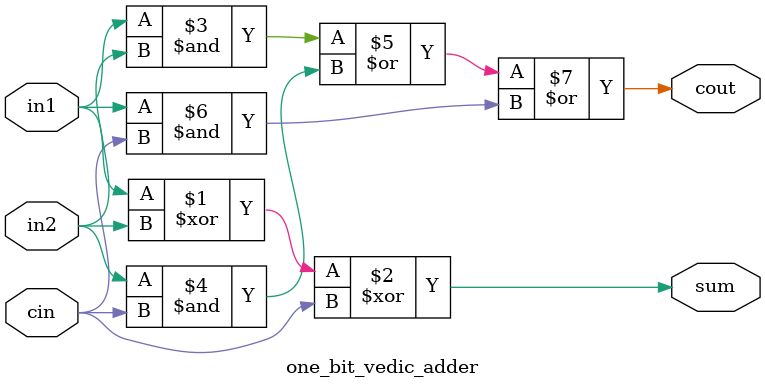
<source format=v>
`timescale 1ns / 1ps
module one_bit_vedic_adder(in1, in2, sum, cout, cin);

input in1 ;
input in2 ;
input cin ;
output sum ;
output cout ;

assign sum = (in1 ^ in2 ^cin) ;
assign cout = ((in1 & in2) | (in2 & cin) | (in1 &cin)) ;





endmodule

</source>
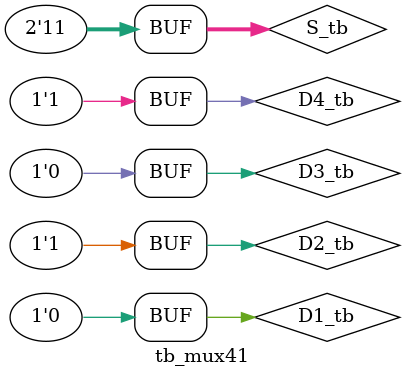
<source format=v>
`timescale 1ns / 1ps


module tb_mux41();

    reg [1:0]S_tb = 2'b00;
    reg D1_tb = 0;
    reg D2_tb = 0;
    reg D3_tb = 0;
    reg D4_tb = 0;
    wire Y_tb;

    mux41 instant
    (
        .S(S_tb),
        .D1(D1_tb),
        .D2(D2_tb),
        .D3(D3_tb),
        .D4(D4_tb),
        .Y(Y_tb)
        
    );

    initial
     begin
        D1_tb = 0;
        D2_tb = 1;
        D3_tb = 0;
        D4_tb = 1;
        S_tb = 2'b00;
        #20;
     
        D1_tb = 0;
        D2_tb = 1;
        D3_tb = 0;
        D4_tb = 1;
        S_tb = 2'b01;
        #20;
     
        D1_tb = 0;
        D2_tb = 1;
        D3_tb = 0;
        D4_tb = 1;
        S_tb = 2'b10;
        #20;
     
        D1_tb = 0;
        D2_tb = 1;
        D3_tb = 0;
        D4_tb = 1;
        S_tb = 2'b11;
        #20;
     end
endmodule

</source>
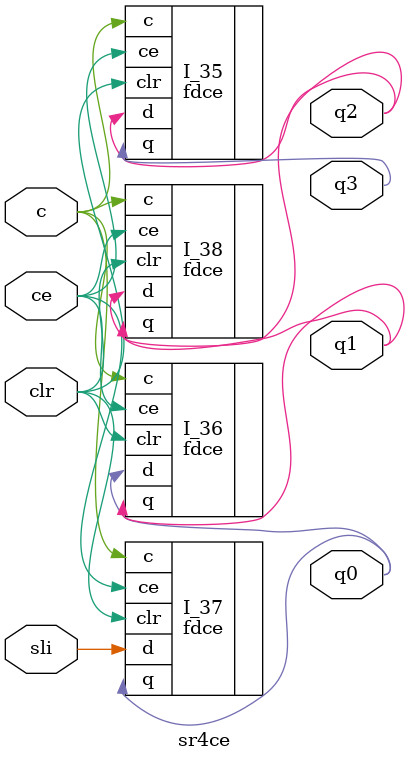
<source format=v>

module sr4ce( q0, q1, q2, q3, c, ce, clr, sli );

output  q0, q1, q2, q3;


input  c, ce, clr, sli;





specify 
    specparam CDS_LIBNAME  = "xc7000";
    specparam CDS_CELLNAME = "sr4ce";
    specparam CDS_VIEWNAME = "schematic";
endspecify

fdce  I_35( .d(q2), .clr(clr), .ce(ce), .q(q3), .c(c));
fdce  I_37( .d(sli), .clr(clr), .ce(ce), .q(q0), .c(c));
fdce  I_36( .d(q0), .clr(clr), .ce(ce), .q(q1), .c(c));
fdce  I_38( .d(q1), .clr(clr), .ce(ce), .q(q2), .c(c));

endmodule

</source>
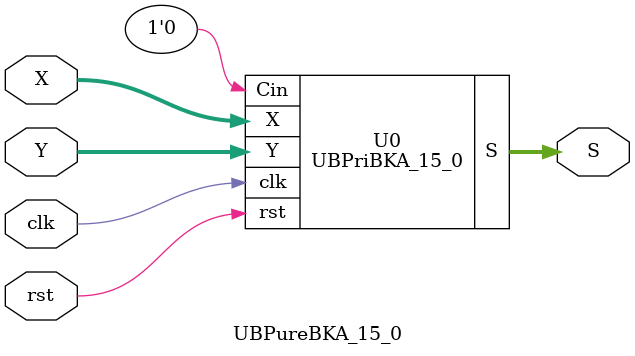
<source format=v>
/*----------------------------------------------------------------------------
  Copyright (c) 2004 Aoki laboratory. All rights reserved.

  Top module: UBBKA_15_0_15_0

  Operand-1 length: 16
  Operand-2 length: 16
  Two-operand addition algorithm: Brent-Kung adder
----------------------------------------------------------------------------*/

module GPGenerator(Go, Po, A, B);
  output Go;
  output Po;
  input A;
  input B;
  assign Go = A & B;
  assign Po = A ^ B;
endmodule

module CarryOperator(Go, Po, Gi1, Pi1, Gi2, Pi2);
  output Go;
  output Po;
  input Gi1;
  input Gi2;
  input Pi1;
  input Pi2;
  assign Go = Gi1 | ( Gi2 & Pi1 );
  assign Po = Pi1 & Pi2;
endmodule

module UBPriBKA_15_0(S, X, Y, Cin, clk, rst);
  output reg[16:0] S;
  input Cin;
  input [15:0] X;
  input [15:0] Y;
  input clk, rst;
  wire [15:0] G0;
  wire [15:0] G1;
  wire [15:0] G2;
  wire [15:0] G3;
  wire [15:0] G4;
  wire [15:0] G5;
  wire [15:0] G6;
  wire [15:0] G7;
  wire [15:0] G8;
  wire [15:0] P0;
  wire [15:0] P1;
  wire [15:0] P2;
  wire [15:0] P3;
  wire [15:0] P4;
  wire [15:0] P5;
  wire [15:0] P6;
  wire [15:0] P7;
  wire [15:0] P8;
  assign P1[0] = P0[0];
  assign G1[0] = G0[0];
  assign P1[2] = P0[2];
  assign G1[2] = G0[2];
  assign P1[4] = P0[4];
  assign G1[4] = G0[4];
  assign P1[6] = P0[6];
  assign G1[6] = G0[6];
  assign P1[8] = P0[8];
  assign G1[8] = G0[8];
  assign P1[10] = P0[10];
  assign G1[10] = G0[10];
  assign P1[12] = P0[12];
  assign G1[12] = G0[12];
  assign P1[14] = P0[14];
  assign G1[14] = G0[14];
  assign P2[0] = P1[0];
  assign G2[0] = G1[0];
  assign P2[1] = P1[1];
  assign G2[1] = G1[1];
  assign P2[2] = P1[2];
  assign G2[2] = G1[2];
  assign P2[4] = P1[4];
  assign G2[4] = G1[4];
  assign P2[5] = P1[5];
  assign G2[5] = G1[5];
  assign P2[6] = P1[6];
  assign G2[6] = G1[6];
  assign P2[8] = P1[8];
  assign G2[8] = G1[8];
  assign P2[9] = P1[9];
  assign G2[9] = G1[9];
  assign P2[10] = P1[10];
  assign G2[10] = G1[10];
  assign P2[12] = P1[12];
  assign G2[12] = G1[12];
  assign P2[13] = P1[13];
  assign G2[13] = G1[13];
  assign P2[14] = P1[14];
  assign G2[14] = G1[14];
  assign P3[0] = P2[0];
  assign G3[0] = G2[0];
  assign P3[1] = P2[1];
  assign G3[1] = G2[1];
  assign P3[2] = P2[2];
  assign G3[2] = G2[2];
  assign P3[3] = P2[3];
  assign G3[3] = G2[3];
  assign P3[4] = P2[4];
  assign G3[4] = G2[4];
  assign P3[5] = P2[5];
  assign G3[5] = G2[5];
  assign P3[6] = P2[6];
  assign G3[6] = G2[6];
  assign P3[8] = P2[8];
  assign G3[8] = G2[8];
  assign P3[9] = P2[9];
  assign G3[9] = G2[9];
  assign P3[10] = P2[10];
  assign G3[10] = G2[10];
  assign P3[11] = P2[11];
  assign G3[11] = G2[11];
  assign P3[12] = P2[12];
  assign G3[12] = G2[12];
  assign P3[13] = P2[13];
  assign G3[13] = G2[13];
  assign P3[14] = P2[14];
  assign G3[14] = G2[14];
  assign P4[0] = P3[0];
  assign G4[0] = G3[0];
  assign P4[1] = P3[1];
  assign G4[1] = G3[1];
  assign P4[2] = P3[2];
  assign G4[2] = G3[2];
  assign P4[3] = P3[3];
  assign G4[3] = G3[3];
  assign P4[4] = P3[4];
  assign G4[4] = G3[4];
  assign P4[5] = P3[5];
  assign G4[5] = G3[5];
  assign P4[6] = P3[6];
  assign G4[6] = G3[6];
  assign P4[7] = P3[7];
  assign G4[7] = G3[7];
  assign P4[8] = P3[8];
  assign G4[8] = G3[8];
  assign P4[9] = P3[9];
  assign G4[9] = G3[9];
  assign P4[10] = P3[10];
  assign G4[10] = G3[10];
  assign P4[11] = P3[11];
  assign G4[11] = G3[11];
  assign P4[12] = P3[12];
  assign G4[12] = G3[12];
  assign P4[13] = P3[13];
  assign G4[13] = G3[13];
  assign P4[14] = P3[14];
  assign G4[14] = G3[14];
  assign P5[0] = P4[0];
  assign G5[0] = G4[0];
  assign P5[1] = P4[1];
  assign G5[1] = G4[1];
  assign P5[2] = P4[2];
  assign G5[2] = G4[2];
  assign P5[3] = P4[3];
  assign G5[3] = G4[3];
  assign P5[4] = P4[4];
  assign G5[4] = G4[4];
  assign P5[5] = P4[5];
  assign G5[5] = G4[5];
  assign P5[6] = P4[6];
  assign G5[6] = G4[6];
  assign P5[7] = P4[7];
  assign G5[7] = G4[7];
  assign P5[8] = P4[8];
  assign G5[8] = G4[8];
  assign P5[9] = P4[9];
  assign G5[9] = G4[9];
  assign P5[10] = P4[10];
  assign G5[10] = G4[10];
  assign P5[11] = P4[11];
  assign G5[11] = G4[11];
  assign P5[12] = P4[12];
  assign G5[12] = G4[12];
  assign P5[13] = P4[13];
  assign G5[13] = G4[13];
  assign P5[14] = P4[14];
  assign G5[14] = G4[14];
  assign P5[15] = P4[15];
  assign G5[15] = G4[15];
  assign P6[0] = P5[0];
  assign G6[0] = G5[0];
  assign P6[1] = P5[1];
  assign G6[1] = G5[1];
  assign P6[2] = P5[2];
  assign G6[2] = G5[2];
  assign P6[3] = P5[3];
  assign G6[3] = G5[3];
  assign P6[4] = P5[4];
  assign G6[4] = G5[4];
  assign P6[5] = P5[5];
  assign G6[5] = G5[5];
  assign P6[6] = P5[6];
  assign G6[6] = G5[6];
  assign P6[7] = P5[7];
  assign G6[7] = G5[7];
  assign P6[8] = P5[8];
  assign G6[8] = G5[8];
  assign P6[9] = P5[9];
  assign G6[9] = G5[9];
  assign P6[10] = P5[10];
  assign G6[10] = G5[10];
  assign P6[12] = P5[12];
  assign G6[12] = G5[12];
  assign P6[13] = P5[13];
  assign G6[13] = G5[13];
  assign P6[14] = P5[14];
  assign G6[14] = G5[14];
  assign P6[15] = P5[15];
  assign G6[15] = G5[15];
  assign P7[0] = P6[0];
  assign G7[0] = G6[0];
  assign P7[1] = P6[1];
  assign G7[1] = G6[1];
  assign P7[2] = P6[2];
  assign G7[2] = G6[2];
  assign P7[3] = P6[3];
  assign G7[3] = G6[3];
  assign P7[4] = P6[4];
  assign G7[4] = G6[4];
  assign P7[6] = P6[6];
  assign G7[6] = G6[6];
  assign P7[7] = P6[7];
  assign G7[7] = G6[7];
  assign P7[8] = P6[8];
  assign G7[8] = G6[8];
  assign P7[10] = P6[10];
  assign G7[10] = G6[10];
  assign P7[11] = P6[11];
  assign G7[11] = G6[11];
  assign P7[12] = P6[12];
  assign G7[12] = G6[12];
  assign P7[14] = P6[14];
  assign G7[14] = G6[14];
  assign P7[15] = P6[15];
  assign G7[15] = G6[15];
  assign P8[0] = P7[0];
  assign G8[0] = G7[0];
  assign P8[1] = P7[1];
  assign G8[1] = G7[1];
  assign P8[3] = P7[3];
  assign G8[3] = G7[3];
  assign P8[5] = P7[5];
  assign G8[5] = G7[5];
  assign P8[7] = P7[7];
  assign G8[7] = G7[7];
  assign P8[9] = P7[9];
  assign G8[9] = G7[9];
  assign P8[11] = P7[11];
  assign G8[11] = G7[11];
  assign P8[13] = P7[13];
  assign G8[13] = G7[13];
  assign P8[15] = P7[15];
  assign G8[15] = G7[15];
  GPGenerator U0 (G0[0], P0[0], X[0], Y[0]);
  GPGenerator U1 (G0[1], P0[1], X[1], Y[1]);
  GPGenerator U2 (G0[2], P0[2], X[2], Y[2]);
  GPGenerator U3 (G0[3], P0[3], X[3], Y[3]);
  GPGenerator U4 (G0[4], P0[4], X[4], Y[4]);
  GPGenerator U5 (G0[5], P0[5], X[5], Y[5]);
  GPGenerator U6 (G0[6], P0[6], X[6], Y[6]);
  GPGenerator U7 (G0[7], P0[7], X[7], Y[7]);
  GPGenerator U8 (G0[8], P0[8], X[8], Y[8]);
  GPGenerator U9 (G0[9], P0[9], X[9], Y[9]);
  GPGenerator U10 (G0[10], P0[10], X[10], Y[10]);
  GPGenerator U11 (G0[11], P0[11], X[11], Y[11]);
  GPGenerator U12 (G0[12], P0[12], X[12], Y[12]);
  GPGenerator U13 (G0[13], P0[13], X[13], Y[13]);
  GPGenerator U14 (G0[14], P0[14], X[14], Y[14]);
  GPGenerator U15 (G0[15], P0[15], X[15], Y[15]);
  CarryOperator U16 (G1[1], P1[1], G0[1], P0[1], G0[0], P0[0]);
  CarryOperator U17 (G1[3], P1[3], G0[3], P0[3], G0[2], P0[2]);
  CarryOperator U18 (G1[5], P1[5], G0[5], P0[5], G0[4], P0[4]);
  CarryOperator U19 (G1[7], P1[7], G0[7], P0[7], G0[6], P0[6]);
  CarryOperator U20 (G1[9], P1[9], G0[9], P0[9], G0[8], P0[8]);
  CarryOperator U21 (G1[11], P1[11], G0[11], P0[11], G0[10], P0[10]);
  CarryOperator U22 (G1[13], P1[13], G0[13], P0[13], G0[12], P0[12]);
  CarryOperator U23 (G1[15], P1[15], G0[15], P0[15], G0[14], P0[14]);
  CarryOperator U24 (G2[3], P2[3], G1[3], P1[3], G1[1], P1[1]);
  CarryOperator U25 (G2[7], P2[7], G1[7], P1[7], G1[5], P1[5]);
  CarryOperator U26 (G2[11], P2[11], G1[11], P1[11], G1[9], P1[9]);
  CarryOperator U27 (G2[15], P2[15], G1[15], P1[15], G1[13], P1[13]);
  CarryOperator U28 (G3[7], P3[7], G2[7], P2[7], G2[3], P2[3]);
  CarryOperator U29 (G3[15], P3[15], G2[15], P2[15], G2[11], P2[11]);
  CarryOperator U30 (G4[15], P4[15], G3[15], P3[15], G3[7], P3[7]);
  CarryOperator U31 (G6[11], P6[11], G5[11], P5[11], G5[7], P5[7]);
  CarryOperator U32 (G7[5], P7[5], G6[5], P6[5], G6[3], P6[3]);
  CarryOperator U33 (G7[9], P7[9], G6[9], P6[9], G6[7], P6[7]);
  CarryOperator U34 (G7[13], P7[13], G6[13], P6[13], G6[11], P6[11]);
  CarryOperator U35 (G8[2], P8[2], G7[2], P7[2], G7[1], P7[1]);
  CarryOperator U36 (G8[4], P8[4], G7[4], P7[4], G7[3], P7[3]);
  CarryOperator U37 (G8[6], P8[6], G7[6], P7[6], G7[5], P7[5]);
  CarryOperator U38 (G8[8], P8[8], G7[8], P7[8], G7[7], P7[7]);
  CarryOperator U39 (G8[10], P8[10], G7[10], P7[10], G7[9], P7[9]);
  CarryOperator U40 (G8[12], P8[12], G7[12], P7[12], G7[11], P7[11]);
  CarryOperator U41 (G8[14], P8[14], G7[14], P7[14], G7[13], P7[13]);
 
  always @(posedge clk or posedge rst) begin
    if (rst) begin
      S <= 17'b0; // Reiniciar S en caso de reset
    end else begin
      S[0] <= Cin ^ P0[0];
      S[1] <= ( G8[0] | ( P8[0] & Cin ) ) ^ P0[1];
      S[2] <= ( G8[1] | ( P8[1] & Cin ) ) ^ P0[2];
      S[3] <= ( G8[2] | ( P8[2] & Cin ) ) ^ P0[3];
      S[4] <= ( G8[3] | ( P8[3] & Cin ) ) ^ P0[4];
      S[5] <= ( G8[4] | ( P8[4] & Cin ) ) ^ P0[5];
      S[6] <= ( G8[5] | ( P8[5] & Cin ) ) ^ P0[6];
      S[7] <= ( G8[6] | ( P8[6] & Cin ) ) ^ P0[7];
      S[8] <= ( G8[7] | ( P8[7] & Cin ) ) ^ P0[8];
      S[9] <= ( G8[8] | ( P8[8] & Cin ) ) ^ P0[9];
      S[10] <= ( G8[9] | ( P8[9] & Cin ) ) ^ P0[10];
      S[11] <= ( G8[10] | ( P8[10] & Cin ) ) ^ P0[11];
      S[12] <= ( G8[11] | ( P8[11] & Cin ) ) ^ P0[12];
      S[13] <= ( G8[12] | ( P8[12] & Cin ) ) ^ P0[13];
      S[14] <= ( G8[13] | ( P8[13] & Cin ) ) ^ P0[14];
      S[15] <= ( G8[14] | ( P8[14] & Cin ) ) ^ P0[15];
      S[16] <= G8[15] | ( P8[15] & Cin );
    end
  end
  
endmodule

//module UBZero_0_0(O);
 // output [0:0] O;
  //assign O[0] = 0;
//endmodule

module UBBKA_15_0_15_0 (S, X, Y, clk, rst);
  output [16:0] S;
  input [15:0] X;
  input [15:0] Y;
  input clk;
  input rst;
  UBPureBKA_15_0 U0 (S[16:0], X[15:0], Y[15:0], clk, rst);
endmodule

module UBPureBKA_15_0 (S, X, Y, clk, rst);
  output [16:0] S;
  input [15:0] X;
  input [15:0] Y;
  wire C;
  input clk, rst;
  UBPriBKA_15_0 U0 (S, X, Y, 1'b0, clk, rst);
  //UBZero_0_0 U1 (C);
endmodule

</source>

____________________

### Your objective
All that is needed is the exact run of lines above from the line containing "GPGenerator U2 (G0[2], P0[2], X[2], Y[2]);" through the line containing "CarryOperator U16 (G1[1], P1[1], G0[1], P0[1], G0[0], P0[0]);", both of them included.

### Answer to the problem
  GPGenerator U2 (G0[2], P0[2], X[2], Y[2]);
  GPGenerator U3 (G0[3], P0[3], X[3], Y[3]);
  GPGenerator U4 (G0[4], P0[4], X[4], Y[4]);
  GPGenerator U5 (G0[5], P0[5], X[5], Y[5]);
  GPGenerator U6 (G0[6], P0[6], X[6], Y[6]);
  GPGenerator U7 (G0[7], P0[7], X[7], Y[7]);
  GPGenerator U8 (G0[8], P0[8], X[8], Y[8]);
  GPGenerator U9 (G0[9], P0[9], X[9], Y[9]);
  GPGenerator U10 (G0[10], P0[10], X[10], Y[10]);
  GPGenerator U11 (G0[11], P0[11], X[11], Y[11]);
  GPGenerator U12 (G0[12], P0[12], X[12], Y[12]);
  GPGenerator U13 (G0[13], P0[13], X[13], Y[13]);
  GPGenerator U14 (G0[14], P0[14], X[14], Y[14]);
  GPGenerator U15 (G0[15], P0[15], X[15], Y[15]);
  CarryOperator U16 (G1[1], P1[1], G0[1], P0[1], G0[0], P0[0]);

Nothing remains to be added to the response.